I didn't really have a lot of love for William F. Buckley, Jr. I certainly didn't hate him, and whether you agreed with him or not, his presence added a level of sophistication otherwise absent in the often boorish world of political jabber. You felt he was aristocratic enough to effectively deliver the elitism he espoused. I guess. He had a good run.
The only reason I'm posting about this at all is that this weekend, a number of things made me think of an old college roommate of mine. He and I bonded over an appreciation of obtuse classical music (he was my assistant one semester at the radio station before taking over the classical show on Sundays), and I needed to get out of the apartment I was in, and he needed a roommate fast, so there it was. He was a math major, though I never got the feeling he was a natural at it. He spent hours and hours locked away in his room, tearing away at a blackboard, trying to wrap his mind around advanced topological formulae and whatnot.
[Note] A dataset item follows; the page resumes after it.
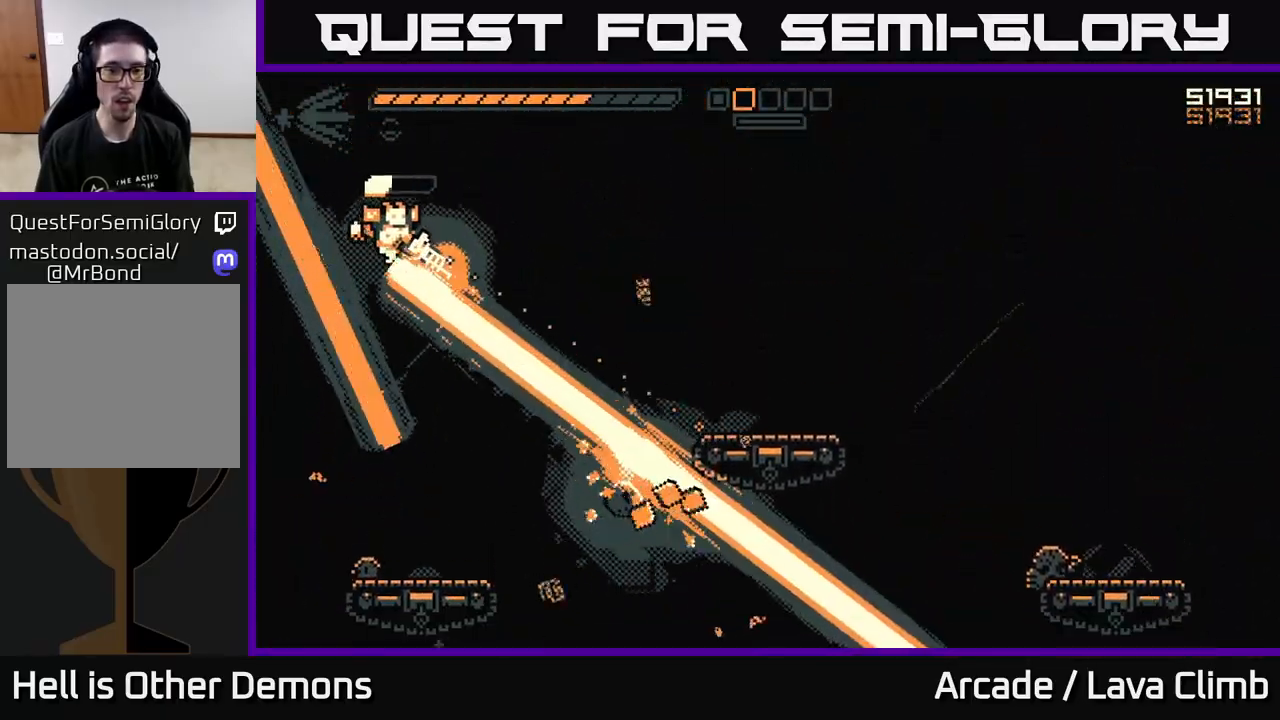
{"buttons": [], "left_stick": "right", "right_stick": "right", "events": [[83, "L2", "up"], [283, "right_stick", "right"]]}
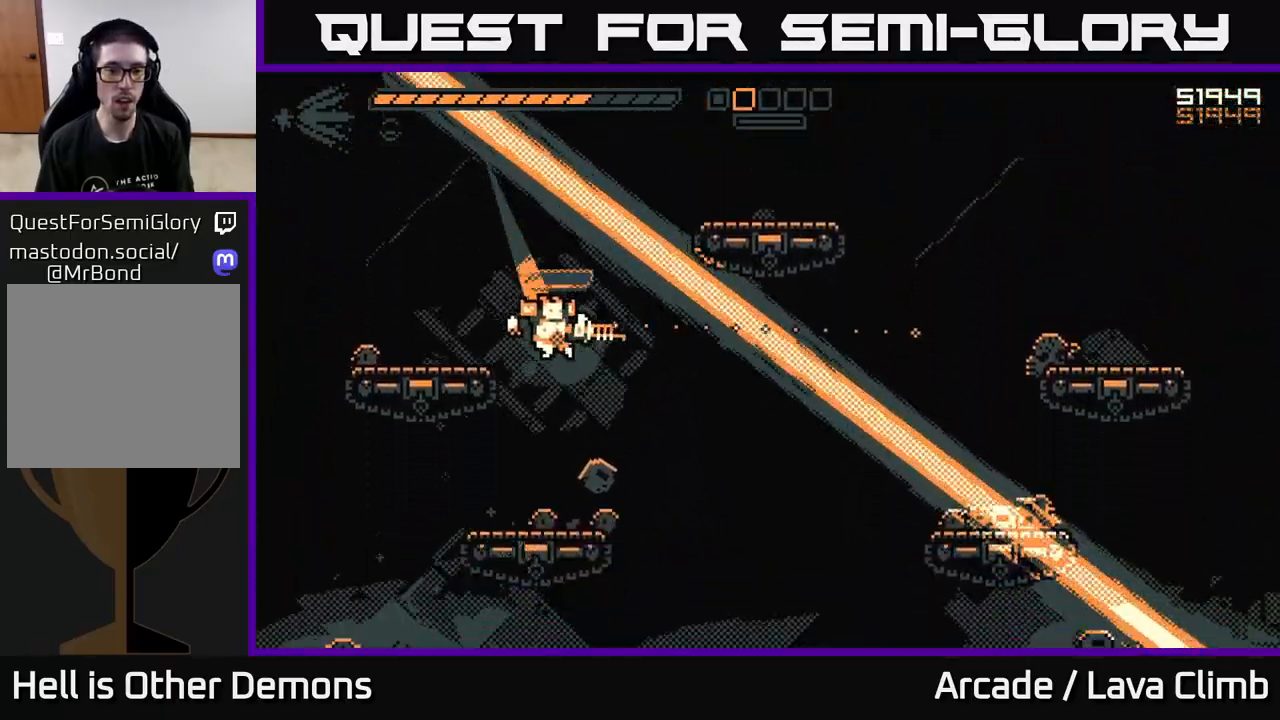
{"buttons": [], "left_stick": "center", "right_stick": "up-right", "events": [[83, "left_stick", "left"], [233, "left_stick", "center"], [333, "right_stick", "up-right"]]}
He did crazy things like ate the same exact sandwich at Blimpie's everyday in an effort to streamline and order things.
He was also a staunch conservative; something else I felt didn't really come natural to him. He had an impossibly rigid life planned out for himself, often recited: undergrad in math at LSU, graduate study at A Good School, professional track position in an engineering firm for a number of years before returning to academia, then marriage, one female child. He had no discernable social life except for the occasional get-together with his almost exclusively gay friends. His passion for high art and culture (from afar - he meticulously kept clippings in binders) didn't really jive with the Good Republican act. Also, his daddy issues were colossal. He spoke of his father in regal terms, referring to him as "my father" in his resonant, formal yet brilliant way of speaking. This led up to everyone in our circle being certain that he was a repressed homosexual but now, I think he just may have been a peculiar guy who people always thought was gay, and like everyone else in their twenties, was latching onto whatever made sense.
William Buckley was the mortar to his loose bricks. He was a hardcore fan, and he read all of his books, and spoke of him as a mythic figure, chuckling over whatever lethal barb ol' Buckley launched at the hapless liberal menace today. To have someone as quippy and fabulous as Buckley on the side of one's professed belief system was probably a real problem solver and a comfort for what seemed to be a soul in conflict. So for that, I'm thankful for William F. Buckley and I hope that old roommate found what he was looking for.